3. The question whether the Letters of Administration granted by the High Court of the North-Western Provinces operate to give the Administrator-General a title to assets within the jurisdiction of the High Court at Fort William in Bengal, turns upon the construction of certain clauses of the Administrator-General''s Act XXIV of 1867, read in connection with the Indian Succession Act X of 1865.

4. By the 190th Section of the last-mentioned Act, no right to any part of the property of a person who has died intestate can be established in any Court of Justice, unless Letters of Administration have first been granted by a Court of competent jurisdiction.

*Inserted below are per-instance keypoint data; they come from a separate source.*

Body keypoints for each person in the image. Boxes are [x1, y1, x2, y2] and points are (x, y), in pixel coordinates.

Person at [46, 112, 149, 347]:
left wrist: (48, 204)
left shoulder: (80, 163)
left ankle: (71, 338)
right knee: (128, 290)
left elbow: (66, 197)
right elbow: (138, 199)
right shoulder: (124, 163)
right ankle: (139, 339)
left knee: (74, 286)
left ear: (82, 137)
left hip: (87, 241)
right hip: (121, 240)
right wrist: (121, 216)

5. Then by Section 235," The District Judge (who in Section 3 is defined to be the Judge of a Principal Civil Court of original jurisdiction) shall have jurisdiction in granting and revoking Probates and Letters of Administration in all cases within his district.

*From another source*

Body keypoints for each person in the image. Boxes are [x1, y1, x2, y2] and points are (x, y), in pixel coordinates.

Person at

7. The 242nd Section shows within what limits such grants operate. "Probate or Letters of Administration shall have effect upon all the property and estate, moveable and immoveable, of the deceased, throughout the province in which the same is granted, &c.," and by Section 3 "province" is defined" any division of British India having a Court of the last resort."

8. The result of these enactments is that an ordinary grant of Letters of Administration by one of the High Courts in India does not operate beyond the limits of the Province within which it exercises jurisdiction.

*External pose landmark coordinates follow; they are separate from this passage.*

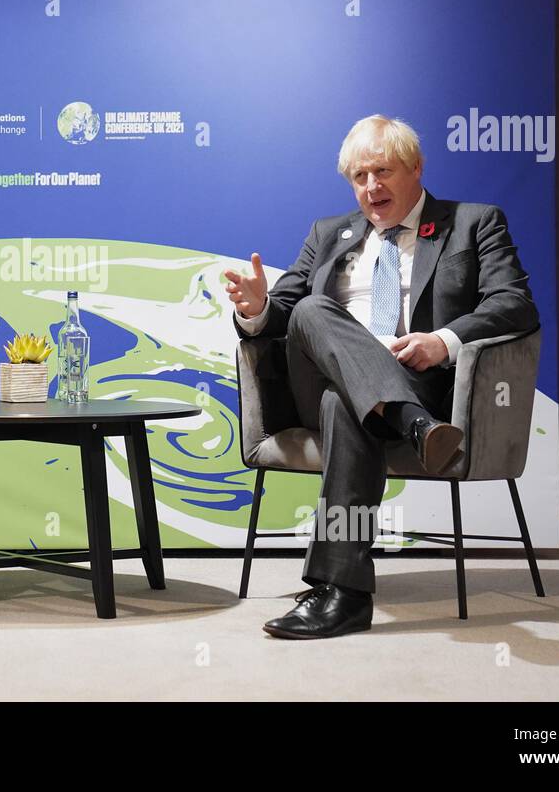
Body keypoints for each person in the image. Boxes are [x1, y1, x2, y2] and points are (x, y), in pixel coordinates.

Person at [223, 115, 538, 639]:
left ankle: (342, 593)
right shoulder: (328, 234)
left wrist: (443, 341)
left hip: (418, 382)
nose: (372, 187)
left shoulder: (474, 222)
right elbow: (283, 313)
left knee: (344, 406)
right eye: (360, 176)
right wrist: (257, 310)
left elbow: (515, 303)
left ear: (415, 167)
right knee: (310, 311)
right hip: (326, 379)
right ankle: (413, 426)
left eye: (384, 171)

9. Then comes the Administrator-General''s Act, the 14th Section of which enacts-- "That so far as regards the Administrator-General of any of the Presidencies of Bengal, Madras, and Bombay, the High Court of Judicature at the Presidency Town shall be deemed to be a Court of competent jurisdiction within the meaning of Sections 187 and 190 of the Indian Succession Act, whosesoever within the Presidency the property to be comprised in the Probate or Letters of Administration, may be situate."

10. In the Administrator-General''s Act, "the Presidency of Bengal" includes "the territories which are or shall, for the time being, be respectively under the Governments of the Lieutenant-Governor of Bengal, the North-Western Provinces, and the Punjab, and under the administration of the Chief Commissioner of Oudh, the Central Provinces, and British Burmah."

11. "Presidency Town" is declared to mean "the Town of Calcutta," Madras, or Bombay."

12. The effect of these enactments is that the High Court of Judicature at Fort William in Bengal, and that High Court alone, is empowered by the 14th Section to grant to the Administrator-General Letters of Administration, which shall operate throughout the whole of the Presidency of Bengal, as defined by the 3rd Section of that Act; and it follows that the grant by the High Court of the Northwestern Provinces does not operate on assets within the jurisdiction of the High Court of Judicature at Fort William in Bengal. The grant by this Court has operation throughout the entire Presidency of Bengal. The Administrator-General''s Act does not appear to contemplate a limited or partial grant in a case like the present.

13. Formerly, in England, when a diocesan grant was made, if it was subsequently discovered that there were bona notabilia elsewhere within the province, and the party, to whom the grant was made, applied to the Prerogative Court" for Letters of Administration, general letters were granted : the property was treated as wholly unadministered under the former grant, and the Administrator was bound to exhibit an inventory and account of the whole estate in the Prerogative Court.

14. There, however, the diocesan grant was null and void. Here, considerable inconvenience and expense may be caused, if the Administrator-General acts under a double grant. But upon the understanding that the Administrator-General will apply to have the Letters of Administration granted by the High Court for the North-Western Provinces recalled, I think I am bound to grant the Letters of Administration in the terms prayed. The facts stated in the petition show that before the application of the Administrator-General to the High Court at Agra, the widow of the deceased had, in fact, abandoned the attempt to obtain Letters of Administration in her own name, and under such circumstances I do not think it necessary to order citations to issue. The costs of this application will come out of the estate.